━━━━━ Given information

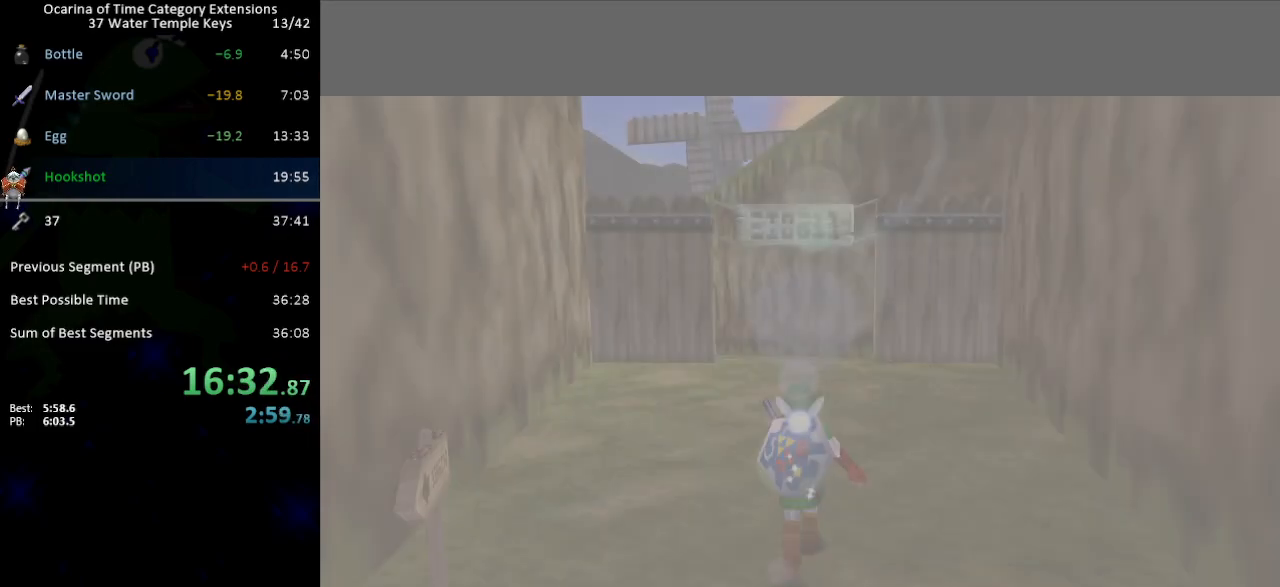
{"buttons": ["A"], "left_stick": "up", "right_stick": "center", "events": [[400, "A", "down"]]}
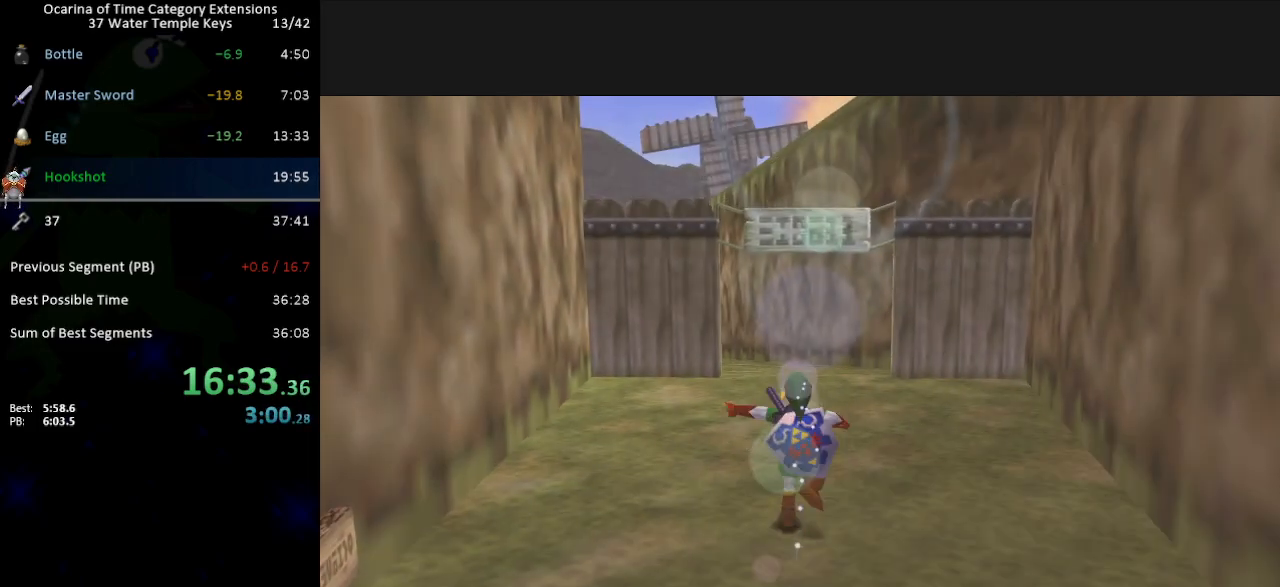
{"buttons": [], "left_stick": "up", "right_stick": "center", "events": [[433, "A", "up"]]}
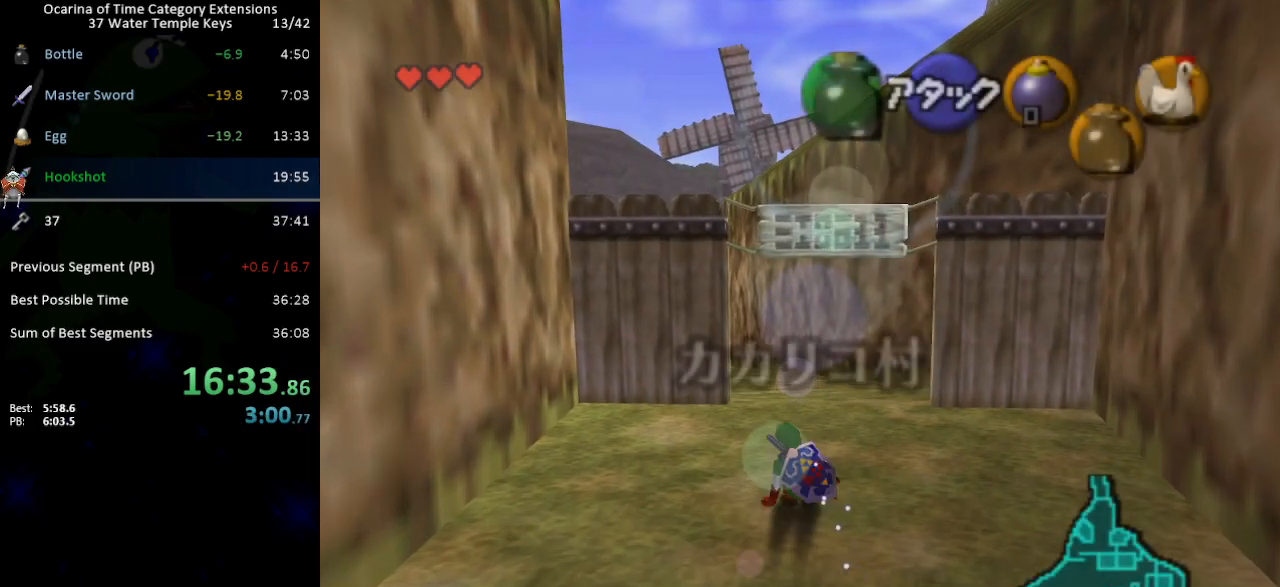
{"buttons": ["A"], "left_stick": "up", "right_stick": "center", "events": [[200, "A", "down"]]}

━━━━━━━━━━

What to do: Everything in the data except the pictures must be retyped exactly.

Task answer:
{"buttons": ["A"], "left_stick": "up", "right_stick": "center", "events": [[400, "A", "down"]]}
{"buttons": [], "left_stick": "up", "right_stick": "center", "events": [[433, "A", "up"]]}
{"buttons": ["A"], "left_stick": "up", "right_stick": "center", "events": [[200, "A", "down"]]}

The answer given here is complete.